LHS FootballBlessed are the peacemakers, for they will be called children of God (Matthew 5:9).
Having blindsided supporters of my adolescent football career with my last post, let me redeem myself by pointing out one of the most edifying features of the game.  The violent sport taught me a lesson in peacemaking.
I started playing shortly after school desegregation in the South.  Students quickly reinstated informal segregation with obvious racial groupings in the cafeteria. Although not devoid of cross-racial friendship and goodwill, the trend in the student body seemed clear and predictable.
On athletic teams, tensions arose from time to time.  My teammates of color surely overcame adversity about which I knew too little.
Nevertheless on the field where we rose or fell together, we had no time for bigotry and suspicion.  We knew we stood a better chance of victory standing together, and everybody wanted to win.  At weekday afternoon practices and Friday evening games, we were Lumberton Pirates.  No other identity mattered on the field.
Granted, solidarity in team sports depends on the circumstances.  Once players step back into a world in which us-versus-them politics, economic polarization, and legal protection of privilege makes the rules and sets the stage, football loyalties weaken or dissolve altogether.  But is the shared struggle before a common destiny really only possible in the trenches?  Do we need a common enemy to pull together?  Or does the competition that unites us against our opponents also blind us to the common struggle of humanity?
A classic study, “The Robbers Cave Experiment,” by Muzafer Sherif and colleagues involved boys at a camp separated into two groups, the Eagles and the Rattlers.  Adult leaders primed them with competitive sports and challenges between the groups, and mutual stereotyping and hostility rose.  Then they created problems for the boys.

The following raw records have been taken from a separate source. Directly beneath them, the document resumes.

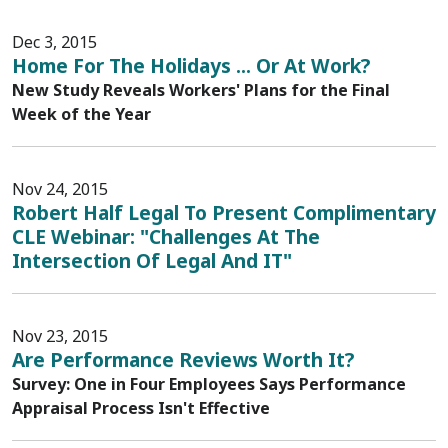
Dec 3, 2015
Home For The Holidays ... Or At Work?
New Study Reveals Workers' Plans for the Final
Week of the Year
Nov 24, 2015
Robert Half Legal To Present Complimentary
CLE Webinar: "Challenges At The
Intersection Of Legal And IT"
Nov 23, 2015
Are Performance Reviews Worth It?
Survey: One in Four Employees Says Performance
Appraisal Process Isn't Effective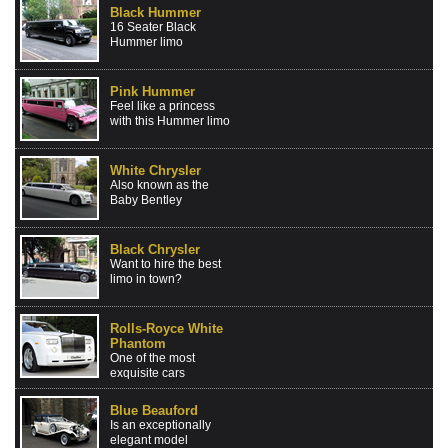
Black Hummer
16 Seater Black
Hummer limo
Pink Hummer
Feel like a princess
with this Hummer limo
White Chrysler
Also known as the
Baby Bentley
Black Chrysler
Want to hire the best
limo in town?
Rolls-Royce White
Phantom
One of the most
exquisite cars
Blue Beauford
Is an exceptionally
elegant model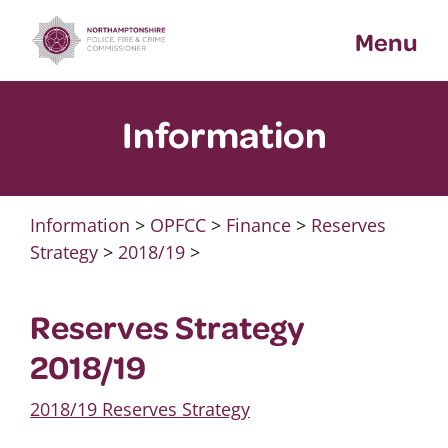
Skip
Menu
to
content
Information
Information
>
OPFCC
>
Finance
>
Reserves
Strategy
>
2018/19
>
Reserves Strategy
2018/19
2018/19 Reserves Strategy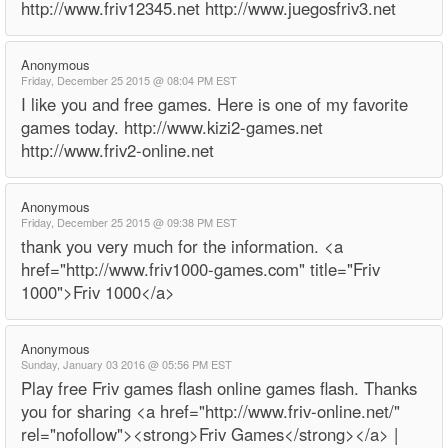
http://www.friv12345.net http://www.juegosfriv3.net
Anonymous
Friday, December 25 2015 @ 08:04 PM EST
I like you and free games. Here is one of my favorite
games today. http://www.kizi2-games.net
http://www.friv2-online.net
Anonymous
Friday, December 25 2015 @ 09:38 PM EST
thank you very much for the information. <a
href="http://www.friv1000-games.com" title="Friv
1000">Friv 1000</a>
Anonymous
Sunday, January 03 2016 @ 05:56 PM EST
Play free Friv games flash online games flash. Thanks
you for sharing <a href="http://www.friv-online.net/"
rel="nofollow"><strong>Friv Games</strong></a> |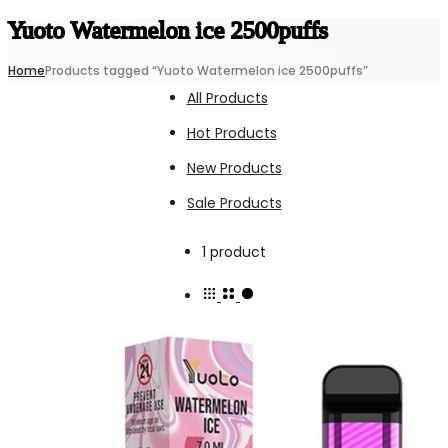
Yuoto Watermelon ice 2500puffs
Home
Products tagged “Yuoto Watermelon ice 2500puffs”
All Products
Hot Products
New Products
Sale Products
Showing
1 product
the
single
result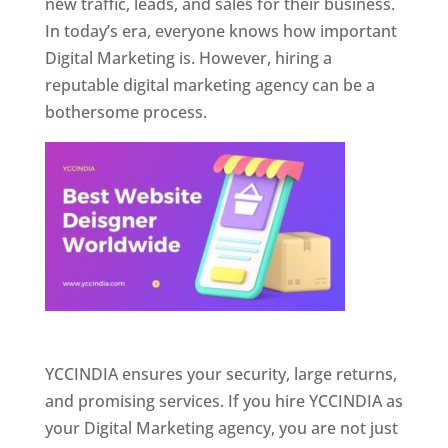
new traffic, leads, and sales for their business.
In today’s era, everyone knows how important
Digital Marketing is. However, hiring a
reputable digital marketing agency can be a
bothersome process.
Website Designer In Pune
YCCINDIA ensures your security, large returns,
and promising services. If you hire YCCINDIA as
your Digital Marketing agency, you are not just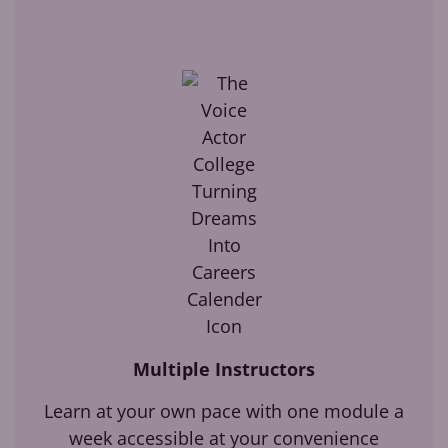
Multiple Instructors
Learn at your own pace with one module a
week accessible at your convenience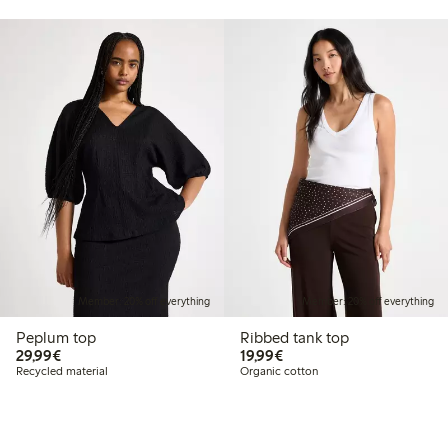
Member: 20% off everything
Member: 20% off everything
Peplum top
Ribbed tank top
€29.99
€19.99
29,99€
19,99€
Recycled material
Organic cotton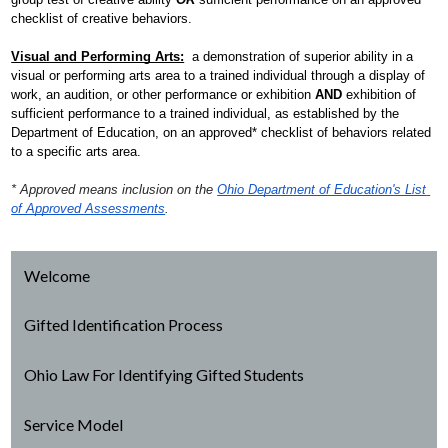
checklist of creative behaviors.
Visual and Performing Arts:
  a demonstration of superior ability in a 
visual or performing arts area to a trained individual through a display of 
work, an audition, or other performance or exhibition 
AND
 exhibition of 
sufficient performance to a trained individual, as established by the 
Department of Education, on an approved* checklist of behaviors related 
to a specific arts area.
* Approved means inclusion on the 
Ohio Department of Education's List 
of Approved Assessments
.
Welcome
Gifted Identification Process
Ohio Law For Identifying Gifted Students
Service Model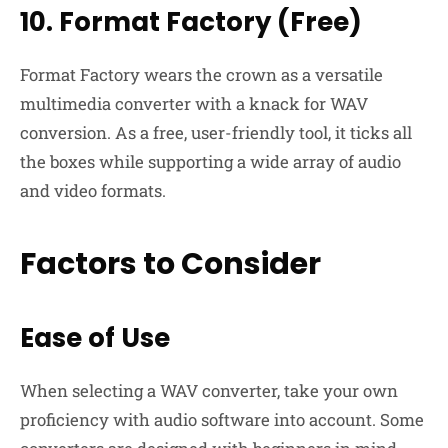
10. Format Factory (Free)
Format Factory wears the crown as a versatile
multimedia converter with a knack for WAV
conversion. As a free, user-friendly tool, it ticks all
the boxes while supporting a wide array of audio
and video formats.
Factors to Consider
Ease of Use
When selecting a WAV converter, take your own
proficiency with audio software into account. Some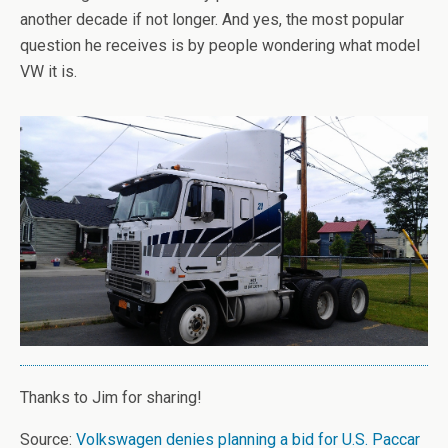
another decade if not longer. And yes, the most popular
question he receives is by people wondering what model
VW it is.
Thanks to Jim for sharing!
Source:
Volkswagen denies planning a bid for U.S. Paccar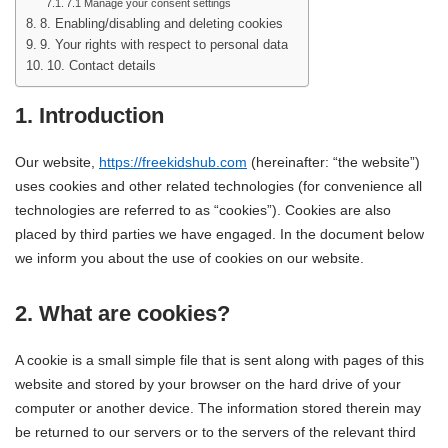
7.1 Manage your consent settings
8. Enabling/disabling and deleting cookies
9. Your rights with respect to personal data
10. Contact details
1. Introduction
Our website,
https://freekidshub.com
(hereinafter: “the website”)
uses cookies and other related technologies (for convenience all
technologies are referred to as “cookies”). Cookies are also
placed by third parties we have engaged. In the document below
we inform you about the use of cookies on our website.
2. What are cookies?
A cookie is a small simple file that is sent along with pages of this
website and stored by your browser on the hard drive of your
computer or another device. The information stored therein may
be returned to our servers or to the servers of the relevant third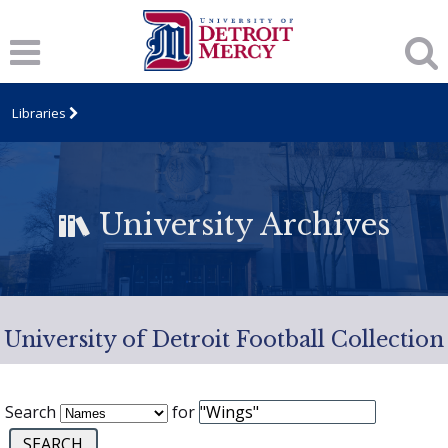
Libraries
University Archives
University of Detroit Football Collection
Search
for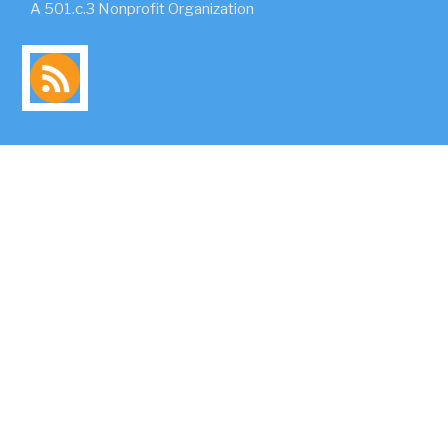
A 501.c.3 Nonprofit Organization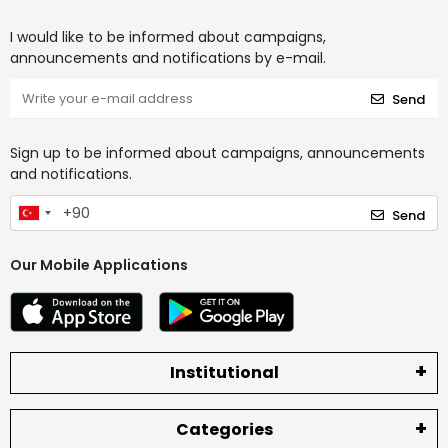
I would like to be informed about campaigns,
announcements and notifications by e-mail.
Send
Sign up to be informed about campaigns, announcements
and notifications.
Send
Our Mobile Applications
Institutional
Categories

Episodes involving a “vandalized” water line, a broken down truck they needed for food and supply runs in town, and a need to pool funds for a movie.  These problems required Eagles and Rattlers to pull together.  The tenor of the common gatherings changed.  Soon the distinction between Eagle and Rattler dissolved.  Shalom.[1]
Peace emerges when we know we are all in this together, when we realize that my gain will diminish unless everybody gains, that only win-win solutions last.  Peacemakers don’t need a crisis to realize that we share a common destiny.  But the more power one holds, the more difficulty keeping a grip on that insight.
Without a common enemy, can we bypass us-versus-them thinking and prevent crises by remembering that we rise and fall together, that peace and wholeness for the “haves” is unsustainable without peace and wholeness for the “have-nots?” For people of faith, is there really any other way to worship a loving God, to follow a Christ who will ask whether we met him among the disinherited and marginalized?[2]
[1] Sherif, M., Harvey, O. J., White, B. J., Hood, W. R., & Sherif, C. W. (1961). Intergroup conflict and cooperation: The Robbers Cave experiment (Vol. 10). Norman, OK: University Book Exchange.